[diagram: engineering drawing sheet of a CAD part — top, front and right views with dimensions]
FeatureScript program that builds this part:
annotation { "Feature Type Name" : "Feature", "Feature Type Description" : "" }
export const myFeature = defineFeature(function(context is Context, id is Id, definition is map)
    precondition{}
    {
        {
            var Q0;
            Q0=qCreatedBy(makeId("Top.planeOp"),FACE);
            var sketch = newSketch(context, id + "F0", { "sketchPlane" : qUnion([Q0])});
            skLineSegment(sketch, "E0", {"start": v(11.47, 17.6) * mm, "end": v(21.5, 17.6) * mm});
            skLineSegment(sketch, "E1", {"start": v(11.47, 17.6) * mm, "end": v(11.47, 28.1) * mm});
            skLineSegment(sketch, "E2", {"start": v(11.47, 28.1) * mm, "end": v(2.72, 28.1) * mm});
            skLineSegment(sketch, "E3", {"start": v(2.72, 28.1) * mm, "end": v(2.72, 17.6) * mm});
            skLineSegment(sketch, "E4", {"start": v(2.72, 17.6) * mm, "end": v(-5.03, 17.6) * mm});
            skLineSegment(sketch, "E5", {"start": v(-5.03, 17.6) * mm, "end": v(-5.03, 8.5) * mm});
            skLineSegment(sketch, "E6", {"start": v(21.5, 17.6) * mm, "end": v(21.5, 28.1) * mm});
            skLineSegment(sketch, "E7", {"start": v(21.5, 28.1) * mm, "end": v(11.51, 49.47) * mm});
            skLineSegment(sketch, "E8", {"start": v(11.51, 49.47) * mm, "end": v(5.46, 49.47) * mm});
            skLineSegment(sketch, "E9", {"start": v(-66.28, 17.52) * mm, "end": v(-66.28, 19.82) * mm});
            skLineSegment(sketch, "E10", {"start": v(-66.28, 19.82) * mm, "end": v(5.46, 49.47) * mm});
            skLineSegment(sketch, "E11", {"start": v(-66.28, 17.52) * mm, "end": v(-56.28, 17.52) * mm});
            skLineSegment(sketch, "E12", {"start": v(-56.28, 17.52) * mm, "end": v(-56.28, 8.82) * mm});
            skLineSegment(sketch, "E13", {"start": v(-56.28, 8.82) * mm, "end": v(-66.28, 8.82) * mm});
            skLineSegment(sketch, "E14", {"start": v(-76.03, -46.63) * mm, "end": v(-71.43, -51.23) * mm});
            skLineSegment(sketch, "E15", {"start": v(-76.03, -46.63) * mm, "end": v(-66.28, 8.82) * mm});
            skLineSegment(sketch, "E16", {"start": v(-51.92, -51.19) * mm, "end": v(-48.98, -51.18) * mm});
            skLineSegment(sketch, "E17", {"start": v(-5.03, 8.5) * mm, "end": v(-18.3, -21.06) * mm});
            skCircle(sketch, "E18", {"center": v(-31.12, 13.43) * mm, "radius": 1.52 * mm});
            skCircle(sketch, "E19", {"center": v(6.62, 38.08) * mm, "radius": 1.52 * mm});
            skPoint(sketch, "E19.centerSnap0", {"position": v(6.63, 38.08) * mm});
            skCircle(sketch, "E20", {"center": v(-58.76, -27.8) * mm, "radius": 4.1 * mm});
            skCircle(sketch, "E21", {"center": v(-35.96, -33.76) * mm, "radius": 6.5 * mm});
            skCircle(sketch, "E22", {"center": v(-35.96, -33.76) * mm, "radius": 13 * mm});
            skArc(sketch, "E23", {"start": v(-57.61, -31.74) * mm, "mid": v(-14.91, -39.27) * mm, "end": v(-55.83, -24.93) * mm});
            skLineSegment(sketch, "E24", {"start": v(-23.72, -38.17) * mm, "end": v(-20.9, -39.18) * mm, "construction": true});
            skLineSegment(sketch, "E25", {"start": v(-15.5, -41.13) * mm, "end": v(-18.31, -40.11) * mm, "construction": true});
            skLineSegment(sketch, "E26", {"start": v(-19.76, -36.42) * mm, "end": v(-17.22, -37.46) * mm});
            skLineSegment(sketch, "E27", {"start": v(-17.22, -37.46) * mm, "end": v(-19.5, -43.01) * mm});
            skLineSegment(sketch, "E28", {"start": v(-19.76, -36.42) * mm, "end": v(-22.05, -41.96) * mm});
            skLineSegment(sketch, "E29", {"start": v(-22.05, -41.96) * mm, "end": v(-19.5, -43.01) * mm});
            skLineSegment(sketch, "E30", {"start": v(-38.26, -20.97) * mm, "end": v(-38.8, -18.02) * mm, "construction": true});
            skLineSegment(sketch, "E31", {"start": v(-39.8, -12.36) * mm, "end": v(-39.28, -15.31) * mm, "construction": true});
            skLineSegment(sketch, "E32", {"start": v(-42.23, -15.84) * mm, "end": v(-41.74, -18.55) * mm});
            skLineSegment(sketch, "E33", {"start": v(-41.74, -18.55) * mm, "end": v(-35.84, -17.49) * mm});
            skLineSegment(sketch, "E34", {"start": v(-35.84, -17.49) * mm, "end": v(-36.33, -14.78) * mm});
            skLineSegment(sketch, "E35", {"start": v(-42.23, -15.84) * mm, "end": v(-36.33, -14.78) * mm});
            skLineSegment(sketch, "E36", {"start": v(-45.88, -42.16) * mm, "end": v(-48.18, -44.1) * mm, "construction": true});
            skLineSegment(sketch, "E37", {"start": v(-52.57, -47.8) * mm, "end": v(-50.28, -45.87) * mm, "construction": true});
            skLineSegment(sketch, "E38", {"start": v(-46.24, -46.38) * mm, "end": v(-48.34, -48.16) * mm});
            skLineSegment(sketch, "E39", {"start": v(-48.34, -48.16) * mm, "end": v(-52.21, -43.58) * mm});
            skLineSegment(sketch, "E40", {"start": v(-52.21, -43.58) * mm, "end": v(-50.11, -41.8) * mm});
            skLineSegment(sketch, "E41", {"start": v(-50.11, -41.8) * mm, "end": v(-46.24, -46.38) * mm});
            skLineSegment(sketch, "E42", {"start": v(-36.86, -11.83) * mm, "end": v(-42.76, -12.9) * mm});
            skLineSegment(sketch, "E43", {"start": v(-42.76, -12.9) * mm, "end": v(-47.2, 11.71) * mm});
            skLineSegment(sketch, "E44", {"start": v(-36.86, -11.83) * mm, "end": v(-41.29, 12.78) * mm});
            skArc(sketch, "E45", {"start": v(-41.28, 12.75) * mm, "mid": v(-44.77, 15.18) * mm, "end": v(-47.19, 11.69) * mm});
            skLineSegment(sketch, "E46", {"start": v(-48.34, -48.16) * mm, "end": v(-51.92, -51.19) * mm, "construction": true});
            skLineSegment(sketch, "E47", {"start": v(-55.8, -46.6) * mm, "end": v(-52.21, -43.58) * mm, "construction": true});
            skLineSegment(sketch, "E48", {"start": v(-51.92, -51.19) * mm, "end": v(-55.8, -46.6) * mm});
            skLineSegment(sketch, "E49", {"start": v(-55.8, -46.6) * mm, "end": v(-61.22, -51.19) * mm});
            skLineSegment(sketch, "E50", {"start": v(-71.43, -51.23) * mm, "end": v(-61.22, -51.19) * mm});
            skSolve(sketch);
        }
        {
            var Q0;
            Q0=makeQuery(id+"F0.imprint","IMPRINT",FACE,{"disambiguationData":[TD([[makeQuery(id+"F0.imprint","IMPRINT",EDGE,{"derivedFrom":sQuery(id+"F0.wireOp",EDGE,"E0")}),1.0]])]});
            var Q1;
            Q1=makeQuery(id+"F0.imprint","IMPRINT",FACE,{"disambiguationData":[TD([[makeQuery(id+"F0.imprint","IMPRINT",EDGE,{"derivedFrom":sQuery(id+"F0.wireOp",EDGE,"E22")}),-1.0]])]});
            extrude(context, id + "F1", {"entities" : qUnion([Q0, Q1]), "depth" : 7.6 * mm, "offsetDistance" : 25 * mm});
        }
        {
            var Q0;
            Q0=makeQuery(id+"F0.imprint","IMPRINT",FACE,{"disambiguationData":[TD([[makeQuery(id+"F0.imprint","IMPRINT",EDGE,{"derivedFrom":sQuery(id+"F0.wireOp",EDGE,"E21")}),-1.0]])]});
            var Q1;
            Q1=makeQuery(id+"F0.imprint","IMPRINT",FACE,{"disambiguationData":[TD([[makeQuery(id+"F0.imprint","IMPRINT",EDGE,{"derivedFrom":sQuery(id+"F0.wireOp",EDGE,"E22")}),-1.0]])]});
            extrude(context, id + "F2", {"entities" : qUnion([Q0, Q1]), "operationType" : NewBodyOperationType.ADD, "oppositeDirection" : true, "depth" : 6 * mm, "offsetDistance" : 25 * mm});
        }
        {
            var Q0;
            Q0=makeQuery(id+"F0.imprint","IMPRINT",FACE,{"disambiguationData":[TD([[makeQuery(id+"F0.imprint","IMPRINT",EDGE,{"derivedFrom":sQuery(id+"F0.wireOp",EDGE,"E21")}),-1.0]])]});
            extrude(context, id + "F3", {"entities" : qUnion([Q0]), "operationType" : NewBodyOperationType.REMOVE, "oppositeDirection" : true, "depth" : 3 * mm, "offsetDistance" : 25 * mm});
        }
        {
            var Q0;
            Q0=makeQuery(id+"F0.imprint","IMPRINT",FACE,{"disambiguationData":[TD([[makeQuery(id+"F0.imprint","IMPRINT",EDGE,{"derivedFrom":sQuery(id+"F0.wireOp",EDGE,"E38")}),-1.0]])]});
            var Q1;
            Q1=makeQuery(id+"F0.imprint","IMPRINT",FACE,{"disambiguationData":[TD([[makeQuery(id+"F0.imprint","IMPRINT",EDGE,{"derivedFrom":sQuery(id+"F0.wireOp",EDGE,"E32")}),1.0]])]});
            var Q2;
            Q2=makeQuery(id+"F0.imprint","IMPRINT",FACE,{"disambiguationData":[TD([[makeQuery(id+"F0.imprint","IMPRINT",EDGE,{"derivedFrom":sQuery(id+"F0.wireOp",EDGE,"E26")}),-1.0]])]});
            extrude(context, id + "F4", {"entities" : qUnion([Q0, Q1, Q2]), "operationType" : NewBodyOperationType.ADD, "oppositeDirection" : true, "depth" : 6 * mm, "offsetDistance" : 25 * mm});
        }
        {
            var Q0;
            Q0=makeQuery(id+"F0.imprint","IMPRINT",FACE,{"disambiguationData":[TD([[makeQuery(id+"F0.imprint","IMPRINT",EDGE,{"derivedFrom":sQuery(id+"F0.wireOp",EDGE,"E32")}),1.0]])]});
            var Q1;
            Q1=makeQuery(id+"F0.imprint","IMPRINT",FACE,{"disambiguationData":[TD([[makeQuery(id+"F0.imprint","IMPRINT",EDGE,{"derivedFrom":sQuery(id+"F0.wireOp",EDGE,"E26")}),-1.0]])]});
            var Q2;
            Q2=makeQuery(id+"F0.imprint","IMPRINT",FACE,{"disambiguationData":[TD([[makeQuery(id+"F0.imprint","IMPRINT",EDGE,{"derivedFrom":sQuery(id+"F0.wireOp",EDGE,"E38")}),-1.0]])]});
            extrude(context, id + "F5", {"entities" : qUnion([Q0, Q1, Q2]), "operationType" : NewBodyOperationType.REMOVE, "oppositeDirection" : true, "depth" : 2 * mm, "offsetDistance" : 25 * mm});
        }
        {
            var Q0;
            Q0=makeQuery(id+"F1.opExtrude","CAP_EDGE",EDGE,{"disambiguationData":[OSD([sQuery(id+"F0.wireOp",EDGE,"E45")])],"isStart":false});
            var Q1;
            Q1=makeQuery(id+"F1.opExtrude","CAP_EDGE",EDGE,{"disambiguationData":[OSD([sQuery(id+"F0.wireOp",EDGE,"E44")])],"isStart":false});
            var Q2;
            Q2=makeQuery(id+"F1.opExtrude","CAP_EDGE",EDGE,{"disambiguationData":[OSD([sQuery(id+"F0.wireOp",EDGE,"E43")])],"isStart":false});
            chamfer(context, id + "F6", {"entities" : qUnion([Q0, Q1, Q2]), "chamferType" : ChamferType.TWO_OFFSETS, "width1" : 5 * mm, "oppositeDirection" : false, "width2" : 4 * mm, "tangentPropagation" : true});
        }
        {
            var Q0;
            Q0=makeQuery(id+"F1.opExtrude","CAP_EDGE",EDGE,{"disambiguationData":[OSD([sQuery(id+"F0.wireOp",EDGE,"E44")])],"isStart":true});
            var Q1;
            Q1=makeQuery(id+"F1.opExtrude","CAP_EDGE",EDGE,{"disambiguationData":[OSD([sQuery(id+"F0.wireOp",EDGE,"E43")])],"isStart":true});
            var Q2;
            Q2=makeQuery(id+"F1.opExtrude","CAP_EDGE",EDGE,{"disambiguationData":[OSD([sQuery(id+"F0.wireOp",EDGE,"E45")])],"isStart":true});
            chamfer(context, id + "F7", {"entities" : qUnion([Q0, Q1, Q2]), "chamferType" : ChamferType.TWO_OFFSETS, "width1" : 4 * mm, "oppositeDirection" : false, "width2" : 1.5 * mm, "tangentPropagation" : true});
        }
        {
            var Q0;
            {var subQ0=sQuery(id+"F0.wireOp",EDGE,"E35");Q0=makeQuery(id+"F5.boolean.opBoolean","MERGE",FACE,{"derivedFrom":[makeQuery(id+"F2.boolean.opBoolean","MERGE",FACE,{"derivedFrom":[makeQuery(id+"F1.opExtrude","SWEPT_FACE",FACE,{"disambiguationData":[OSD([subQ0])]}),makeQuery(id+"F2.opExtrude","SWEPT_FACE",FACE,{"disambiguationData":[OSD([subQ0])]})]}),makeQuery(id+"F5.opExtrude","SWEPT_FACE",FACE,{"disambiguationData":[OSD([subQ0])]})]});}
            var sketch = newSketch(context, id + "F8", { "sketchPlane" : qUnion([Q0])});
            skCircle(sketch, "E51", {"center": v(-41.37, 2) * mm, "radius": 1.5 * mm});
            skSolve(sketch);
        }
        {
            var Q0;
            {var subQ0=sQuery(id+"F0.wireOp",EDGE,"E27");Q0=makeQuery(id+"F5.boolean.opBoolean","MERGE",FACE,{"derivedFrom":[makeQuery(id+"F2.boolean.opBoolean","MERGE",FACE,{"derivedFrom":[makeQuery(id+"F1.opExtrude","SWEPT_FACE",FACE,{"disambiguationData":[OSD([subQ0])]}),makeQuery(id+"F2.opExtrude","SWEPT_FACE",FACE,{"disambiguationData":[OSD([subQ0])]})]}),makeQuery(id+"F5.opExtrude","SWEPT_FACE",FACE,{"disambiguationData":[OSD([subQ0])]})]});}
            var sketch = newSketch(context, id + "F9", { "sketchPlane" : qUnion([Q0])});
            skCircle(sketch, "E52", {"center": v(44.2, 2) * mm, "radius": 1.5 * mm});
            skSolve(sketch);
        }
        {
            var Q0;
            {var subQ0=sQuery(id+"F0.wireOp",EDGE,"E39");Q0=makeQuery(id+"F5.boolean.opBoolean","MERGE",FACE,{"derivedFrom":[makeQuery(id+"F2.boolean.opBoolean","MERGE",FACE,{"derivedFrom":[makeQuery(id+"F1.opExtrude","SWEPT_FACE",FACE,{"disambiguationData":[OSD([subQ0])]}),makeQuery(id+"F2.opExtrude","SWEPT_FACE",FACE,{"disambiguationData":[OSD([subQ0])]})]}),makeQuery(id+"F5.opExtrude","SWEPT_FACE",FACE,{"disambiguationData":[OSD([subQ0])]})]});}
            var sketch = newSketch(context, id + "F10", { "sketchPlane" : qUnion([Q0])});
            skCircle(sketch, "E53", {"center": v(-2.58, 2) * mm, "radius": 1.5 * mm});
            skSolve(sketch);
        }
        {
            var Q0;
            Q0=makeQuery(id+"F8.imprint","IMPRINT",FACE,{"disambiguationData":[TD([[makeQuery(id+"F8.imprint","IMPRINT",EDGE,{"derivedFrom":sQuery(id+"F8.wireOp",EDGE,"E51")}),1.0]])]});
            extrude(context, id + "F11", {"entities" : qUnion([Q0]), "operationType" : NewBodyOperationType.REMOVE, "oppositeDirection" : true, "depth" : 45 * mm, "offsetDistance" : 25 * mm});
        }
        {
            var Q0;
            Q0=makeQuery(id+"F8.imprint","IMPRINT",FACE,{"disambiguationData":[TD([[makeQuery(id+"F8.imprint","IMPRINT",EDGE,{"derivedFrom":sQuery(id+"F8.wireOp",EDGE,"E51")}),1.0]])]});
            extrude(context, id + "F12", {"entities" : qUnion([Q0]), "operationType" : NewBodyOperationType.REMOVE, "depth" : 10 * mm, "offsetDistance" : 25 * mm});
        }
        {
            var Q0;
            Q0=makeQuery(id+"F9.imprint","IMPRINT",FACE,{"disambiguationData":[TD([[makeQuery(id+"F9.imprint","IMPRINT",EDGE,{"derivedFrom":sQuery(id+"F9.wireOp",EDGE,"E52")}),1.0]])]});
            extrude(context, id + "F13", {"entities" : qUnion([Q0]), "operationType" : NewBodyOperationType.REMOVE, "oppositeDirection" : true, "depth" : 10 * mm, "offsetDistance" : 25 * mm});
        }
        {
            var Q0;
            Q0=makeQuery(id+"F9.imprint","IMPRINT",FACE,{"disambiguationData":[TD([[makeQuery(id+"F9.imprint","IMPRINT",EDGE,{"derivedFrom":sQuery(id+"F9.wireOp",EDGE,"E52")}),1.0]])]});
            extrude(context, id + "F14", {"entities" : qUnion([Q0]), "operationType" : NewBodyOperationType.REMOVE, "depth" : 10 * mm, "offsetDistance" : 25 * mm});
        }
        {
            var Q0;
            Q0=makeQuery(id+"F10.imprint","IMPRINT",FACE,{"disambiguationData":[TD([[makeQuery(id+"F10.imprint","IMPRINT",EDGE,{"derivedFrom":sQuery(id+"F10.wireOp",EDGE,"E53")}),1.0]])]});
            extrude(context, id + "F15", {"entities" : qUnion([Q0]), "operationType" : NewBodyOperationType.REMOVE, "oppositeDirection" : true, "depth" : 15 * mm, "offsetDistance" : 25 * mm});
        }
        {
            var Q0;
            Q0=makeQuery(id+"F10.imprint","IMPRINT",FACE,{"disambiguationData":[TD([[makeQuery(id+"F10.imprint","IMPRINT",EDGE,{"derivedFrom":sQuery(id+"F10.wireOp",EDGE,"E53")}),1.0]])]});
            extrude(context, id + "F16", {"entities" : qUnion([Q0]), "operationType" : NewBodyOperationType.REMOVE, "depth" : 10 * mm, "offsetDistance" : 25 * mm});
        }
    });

What the task requires:
How many lines in the data above contain the string "skArc", matching case exactly? Reply with the number alone.

Response:
2